Rocki fills the same role as Sonos' Connect module, letting you send audio to your existing stereo equipment over your wireless network — but at $50 per unit it does so for one-seventh the price. That's quite a bargain if all you want to do is stream music to the equipment you've already got.

The problem is that, as a start-up, Rocki's got some obstacles to overcome if it wants to take on established competitors. Questions about production, quality control and even app development are legitimate concerns. This becomes obvious as soon as you hook up Rocki; some streaming services like Google Play Music don't have an official API yet, so Rocki has no way to talk to those services.

Unfortunately, setting up Rocki is a bit of a pain in the neck. Because Rocki operates over Wi-Fi (and not directly to your phone via Bluetooth) it has to connect to your wireless router. If you've ever owned a router, ever, you're probably aware that routers just don't play nice with anything — and if your router isn't set up just so, it won't play nice with Rocki, either.

Leaving aside some of its technical difficulties, the Rocki is actually a cool concept once you've got it running. But here, too, the device shows its immaturity and shortcomings. Though there was a lot of bluster about streaming services signing on to support this device, so far only SoundCloud, Rhapsody and Last.fm have default options in the app. Google Play Music, Amazon's new Prime streaming, Pandora and even Spotify are all missing — a massive letdown for content subscribers.

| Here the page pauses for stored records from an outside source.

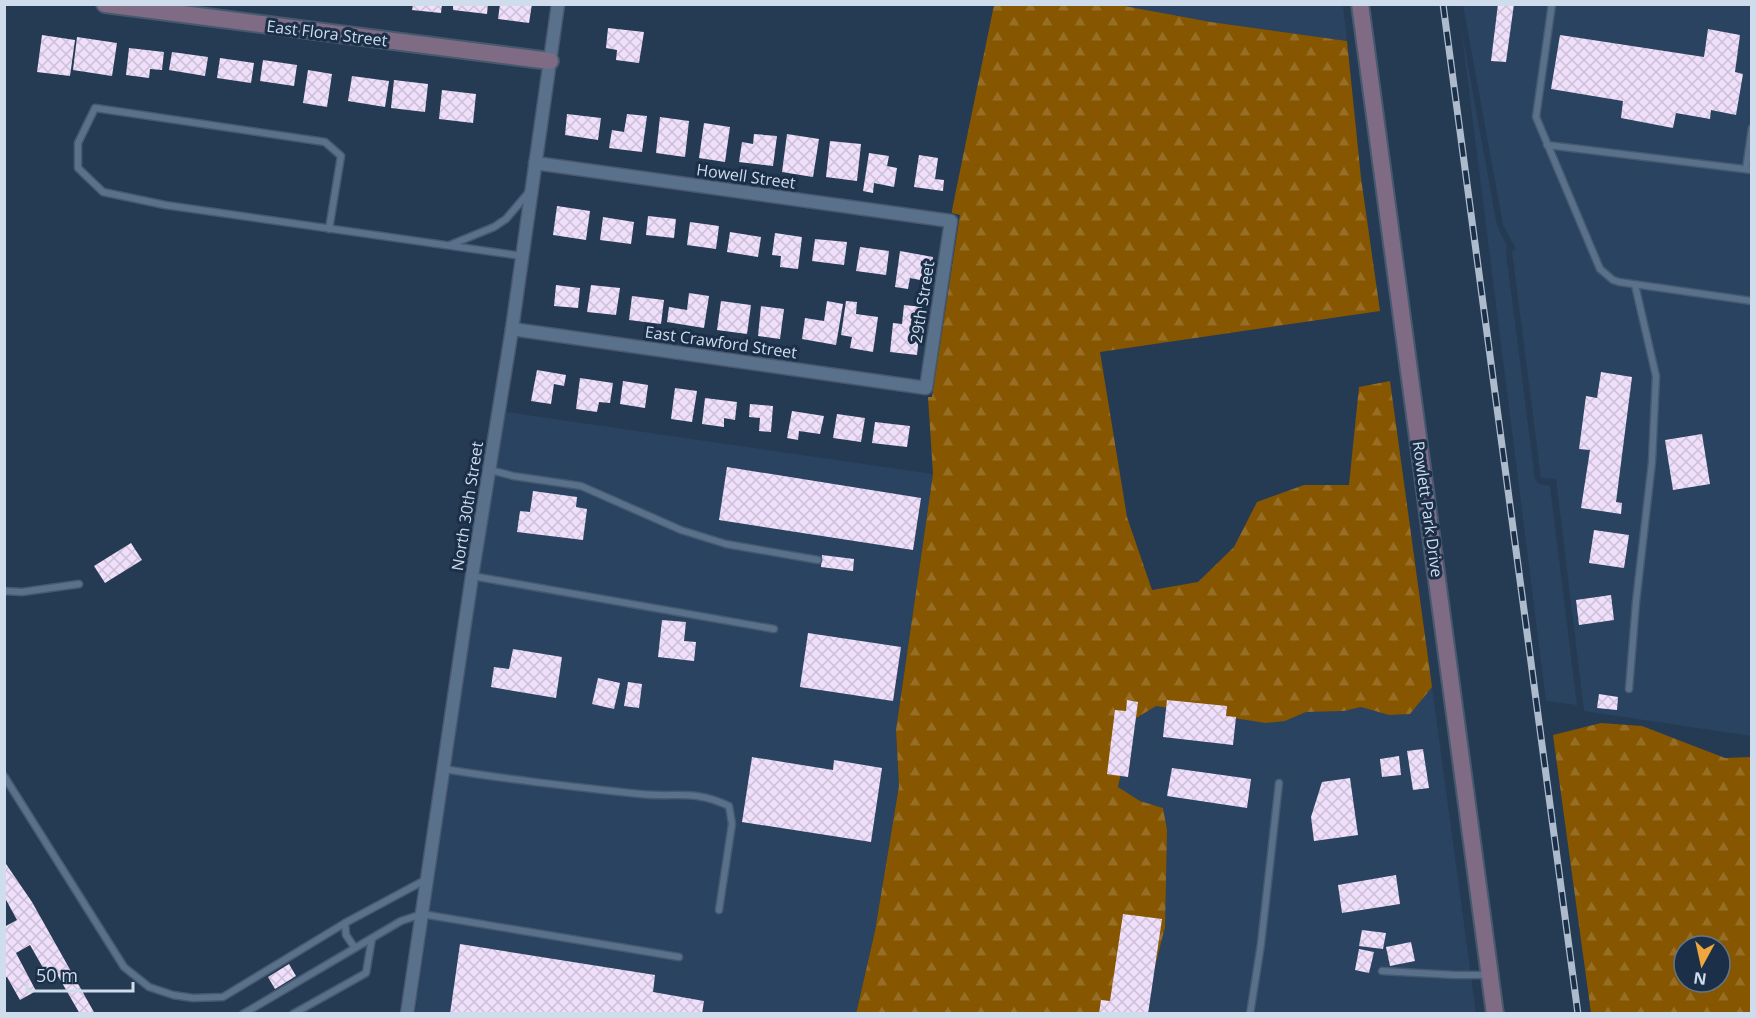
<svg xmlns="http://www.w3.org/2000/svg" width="1756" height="1018" font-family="'Open Sans',sans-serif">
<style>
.built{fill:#294361}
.forest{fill:url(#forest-firs);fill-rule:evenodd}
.building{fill:url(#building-cross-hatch)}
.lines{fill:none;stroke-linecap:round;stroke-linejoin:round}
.lane-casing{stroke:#47596e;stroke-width:9}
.street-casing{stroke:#47596e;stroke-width:15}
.secondary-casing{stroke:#47596e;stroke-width:20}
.lane{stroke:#5a718c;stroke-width:6}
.street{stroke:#5a718c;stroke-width:12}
.secondary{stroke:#7f6c84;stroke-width:16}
.rail-casing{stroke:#adbbcc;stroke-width:7}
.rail{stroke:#1b3048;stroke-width:4.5;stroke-dasharray:14;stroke-linecap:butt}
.labels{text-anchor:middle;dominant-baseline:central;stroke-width:6;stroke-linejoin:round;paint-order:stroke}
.street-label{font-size:16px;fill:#cfdceb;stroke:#1b3048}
</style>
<defs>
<pattern id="forest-firs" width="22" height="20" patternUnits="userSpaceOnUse" patternTransform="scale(1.5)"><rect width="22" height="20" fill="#875600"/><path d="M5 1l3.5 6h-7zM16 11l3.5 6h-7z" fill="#976e25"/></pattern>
<pattern id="building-cross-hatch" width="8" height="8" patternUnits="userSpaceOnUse" patternTransform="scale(1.5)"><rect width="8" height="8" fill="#f0dffa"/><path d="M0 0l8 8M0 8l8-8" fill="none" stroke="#ccc0d6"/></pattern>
</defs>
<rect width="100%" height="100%" fill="#253b53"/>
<g class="built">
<path d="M1119,5h224l4,36 -136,-19z"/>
<path d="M1463,5h288v731l-167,-25 -28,-232 -15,-1 -29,-227 4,-2 -13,-24z"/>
<path d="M1461,27l36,199 10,20 -1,7 29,226 4,5 11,2 27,219 -31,-4z"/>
<path d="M506,412l427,62 -37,256 3,56 -24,145 -19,82 -441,1 64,-437z"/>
<path d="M1432,687l44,326h-333l20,-205 -23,-7 -22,-13 15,-68 23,-14 129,15 21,-9 38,-1 17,-4 28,8 20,-1z"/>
</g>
<g class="forest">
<path d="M994,5h125l92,17 136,19 14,137 19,133 -280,41 27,165 25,73 46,-8 36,-35 23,-45 47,-17h45l10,-98 31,-6 42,306 -22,27 -21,1 -28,-8 -17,4 -38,1 -21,9 -19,2 -110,-17 -23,14 -15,67 22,14 23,7 4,22 -2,97 -22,86 -287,1 19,-83 24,-145 -3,-56 37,-256 -5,-77h4l28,-182 -8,-2v-3z"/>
<path d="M1601,723l41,3 83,32 26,-1v256h-160l-38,-278zM1684,946h36v36h-36z"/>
</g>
<g class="building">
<path d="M413,4h29l-1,9 -29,-3z"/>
<path d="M453,4h35l-1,10 -34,-4z"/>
<path d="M500,4h32l-3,19 -31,-4z"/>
<path d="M1498,4h16l-8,58 -15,-1z"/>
<path d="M608,28l36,4 -5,31 -23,-3 1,-10 -11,-2z"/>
<path d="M1708,29l32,6 -5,37 8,2 -7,41 -25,-5 -1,9 -34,-6 -3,15 -52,-10 2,-17 -72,-12 9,-54 144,22z"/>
<path d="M42,35l33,5 -5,36 -33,-4z"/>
<path d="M77,37l40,6 -5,33 -39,-6z"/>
<path d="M129,48l35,4 -2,18 -12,-1 -1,9 -23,-3z"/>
<path d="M172,52l36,5 -3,19 -36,-6z"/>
<path d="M220,58l34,5 -3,20 -34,-5z"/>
<path d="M263,60l34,5 -3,21 -34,-5z"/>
<path d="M308,70l24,4 -5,33 -24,-4z"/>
<path d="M352,76l37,5 -4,26 -37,-6z"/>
<path d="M394,80l34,4 -3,28 -34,-4z"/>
<path d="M442,90l34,4 -3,29 -34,-4z"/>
<path d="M567,114l34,4 -3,22 -33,-5z"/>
<path d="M627,114l20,2 -5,36 -33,-4 3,-18 12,2z"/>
<path d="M660,117l29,4 -4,36 -29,-4z"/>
<path d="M704,123l26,4 -5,35 -26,-4z"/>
<path d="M754,134l23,2 -4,30 -34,-4 3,-20 11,2z"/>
<path d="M787,134l32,5 -6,38 -31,-5z"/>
<path d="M830,141l31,3 -4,37 -31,-4z"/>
<path d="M869,153l20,3 -2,10 10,2 -3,19 -20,-4 -1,10 -10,-2z"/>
<path d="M919,155l19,3 -3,21 9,1 -1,11 -29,-4z"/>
<path d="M557,206l33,5 -4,29 -33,-5z"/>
<path d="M648,216l28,3 -2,19 -28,-3z"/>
<path d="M603,217l31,5 -3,22 -31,-4z"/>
<path d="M690,222l29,4 -3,23 -29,-4z"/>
<path d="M730,232l31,5 -3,20 -31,-5z"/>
<path d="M775,233l27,4 -4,32 -18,-2 1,-11 -9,-1z"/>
<path d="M815,239l32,3 -3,23 -32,-4z"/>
<path d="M860,247l29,4 -3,24 -30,-4z"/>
<path d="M900,251l33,6 -3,25 -20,-4 -2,11 -13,-2z"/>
<path d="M556,285l24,3 -2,20 -24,-2z"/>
<path d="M591,285l29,3 -4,27 -29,-3z"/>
<path d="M689,293l20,3 -5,32 -37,-6 2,-15 18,3z"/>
<path d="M632,296l32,4 -3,24 -32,-4z"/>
<path d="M721,301l30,4 -4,29 -30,-4z"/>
<path d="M827,301l16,3 -7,41 -34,-6 3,-21 19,3z"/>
<path d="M846,301l11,1 -1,12 22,3 -5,35 -23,-4 2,-11 -11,-2z"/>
<path d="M904,305l18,2 -1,9 -9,-1 -1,10 9,1 -3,29 -27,-3 3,-29 9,1z"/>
<path d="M761,306l23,3 -4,30 -22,-3z"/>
<path d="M537,370l29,5 -2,11 -10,-2 -3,20 -20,-3z"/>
<path d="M1601,372l31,5 -16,125 6,1 -1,11 -40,-6 9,-58 -11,-1 7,-53 11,2z"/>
<path d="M580,378l33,5 -3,20 -11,-1 -2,10 -21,-3z"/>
<path d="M623,381l25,4 -3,23 -25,-4z"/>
<path d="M675,388l22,3 -5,31 -21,-3z"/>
<path d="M705,398l32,4 -2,18 -11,-2v9l-22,-3z"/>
<path d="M750,404l23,2 -2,26 -12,-1 1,-13 -11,-1z"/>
<path d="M792,411l32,5 -4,18 -21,-3 -1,9 -11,-2z"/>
<path d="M837,414l28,4 -4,24 -28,-4z"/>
<path d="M875,422l35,4 -3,21 -35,-4z"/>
<path d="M1702,434l8,50 -37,6 -8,-50z"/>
<path d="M727,467l194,31 -8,52 -194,-30z"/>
<path d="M533,491l44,6 -1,10 11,2 -4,31 -66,-8 3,-21 10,1z"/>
<path d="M1594,530l35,5 -5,33 -35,-5z"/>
<path d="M131,543l11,17 -37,23 -11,-17z"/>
<path d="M822,555l32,4 -1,12 -32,-4z"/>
<path d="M1611,595l3,25 -35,5 -3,-25z"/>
<path d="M662,620l24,2 -2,19 12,1 -2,19 -36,-4z"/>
<path d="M808,633l93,14 -8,54 -93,-14z"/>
<path d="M513,649l49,8 -6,41 -65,-11 3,-20 15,2z"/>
<path d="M598,678l22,5 -6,26 -22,-5z"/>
<path d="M628,682l14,2 -3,24 -15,-2z"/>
<path d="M1599,694l19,3 -1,13 -20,-2z"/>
<path d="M1127,700l11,2 -10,75 -21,-3 8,-64 11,1z"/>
<path d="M1167,700l60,6 -1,10 10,1 -3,28 -70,-8z"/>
<path d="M1423,749l6,39 -16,2 -6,-39z"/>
<path d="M1399,756l2,19 -19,2 -2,-18z"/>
<path d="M752,757l81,13 1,-10 48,8 -11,74 -129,-20z"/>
<path d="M1172,768l79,11 -4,29 -80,-12z"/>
<path d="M1350,778l8,57 -44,6 -3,-24 11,-35z"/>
<path d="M4,861l28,41 63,112h-15l-26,-45 -8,4 -16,-28 -14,8 20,38 -16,9 -13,-23 -3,1v-51l13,-7 -13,-24z"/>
<path d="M1396,875l4,29 -58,9 -4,-28z"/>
<path d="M1123,914l39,5 -14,95h-49l2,-14 9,1z"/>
<path d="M1362,930l24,3 -3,16 -24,-3z"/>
<path d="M1411,942l4,19 -25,5 -4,-19z"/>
<path d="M460,944l195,31 -2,17 51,9 -2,13h-252z"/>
<path d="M1359,949l15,3 -5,21 -14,-3z"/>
<path d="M289,964l7,12 -21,13 -7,-12z"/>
</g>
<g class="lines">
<g class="lane-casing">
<g id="lane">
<path d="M1552,4l-16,113 64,152 13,11 6,2 133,19"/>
<path d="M1547,145l205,25"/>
<path d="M1746,169l6,-41"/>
<path d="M329,229l12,-73 -16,-14 -230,-34 -17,35v25l25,24 62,13 357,51"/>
<path d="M450,245l44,-18 12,-8 23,-27"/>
<path d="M490,470l23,6 68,10 100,44 45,14 92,16"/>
<path d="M472,576l302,53"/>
<path d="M4,591l18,1 57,-8"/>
<path d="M1629,689l7,-87 16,-140 4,-86 -21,-91"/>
<path d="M444,769c65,11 130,18 196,25 37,4 53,-5 89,12l3,18 -13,86"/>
<path d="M4,776l120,191 25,20 24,8 20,3 30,-1 122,-74"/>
<path d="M355,948l-9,-13 -1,-12 82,-44"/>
<path d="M1382,971l73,4h32"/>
<path d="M243,1014l158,-93 21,-7 257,43"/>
<path d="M293,1014l73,-41 6,-35"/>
<path d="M1250,1014l11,-70 18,-161"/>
</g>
</g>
<g class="street-casing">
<g id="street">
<path d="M512,329l414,59 25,-167 -416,-58"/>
<path d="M407,1014l65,-438 40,-247 46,-325"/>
</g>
</g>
<g class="secondary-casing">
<g id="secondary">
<path d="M105,4l445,57"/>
<path d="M1360,4l135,1010"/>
</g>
</g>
<use href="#lane" class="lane"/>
<use href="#street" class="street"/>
<use href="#secondary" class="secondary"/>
<g class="rail-casing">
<path id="rail" d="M1443,4l135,1010"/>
</g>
<use href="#rail" class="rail"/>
</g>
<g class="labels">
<g class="street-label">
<text transform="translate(327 33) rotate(7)">East Flora Street</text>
<text transform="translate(746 176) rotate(8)">Howell Street</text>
<text transform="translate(922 302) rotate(-81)">29th Street</text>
<text transform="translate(721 342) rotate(8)">East Crawford Street</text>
<text transform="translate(467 506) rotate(-81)">North 30th Street</text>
<text transform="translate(1428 509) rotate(82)">Rowlett Park Drive</text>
</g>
</g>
<rect width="1756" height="1018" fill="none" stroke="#cfdceb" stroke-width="12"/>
<g transform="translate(1702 964) rotate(188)"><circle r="28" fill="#1b3048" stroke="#637589" stroke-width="1.5"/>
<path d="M0-4.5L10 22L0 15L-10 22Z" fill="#efa73d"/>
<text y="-9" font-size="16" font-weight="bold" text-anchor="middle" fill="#cfdceb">N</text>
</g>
<path d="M27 982v9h106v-9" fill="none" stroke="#cfdceb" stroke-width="3"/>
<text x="36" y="982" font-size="18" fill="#cfdceb" stroke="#1b3048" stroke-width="4.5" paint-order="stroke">50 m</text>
</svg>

The Rocki is small enough to fit in your pocket.

For those of you keeping score at home, this means you'll likely only be streaming music that you have stored locally on your phone. Though Sonos has support for most streaming services, Rocki does not, and that makes the plucky little device a non-starter for most people.

At the end of the day, Rocki provides enough value to justify its $50 price tag. While it doesn't quite live up to its full potential just yet, its problems are generally fixable. The app can always get an update, Google could always share the Play Music API, and Spotify and Pandora are surely on the company's shortlist for future support.

Rocki has all the muscle in place to be a contender when it comes to the music streaming market — it just needs a little more work.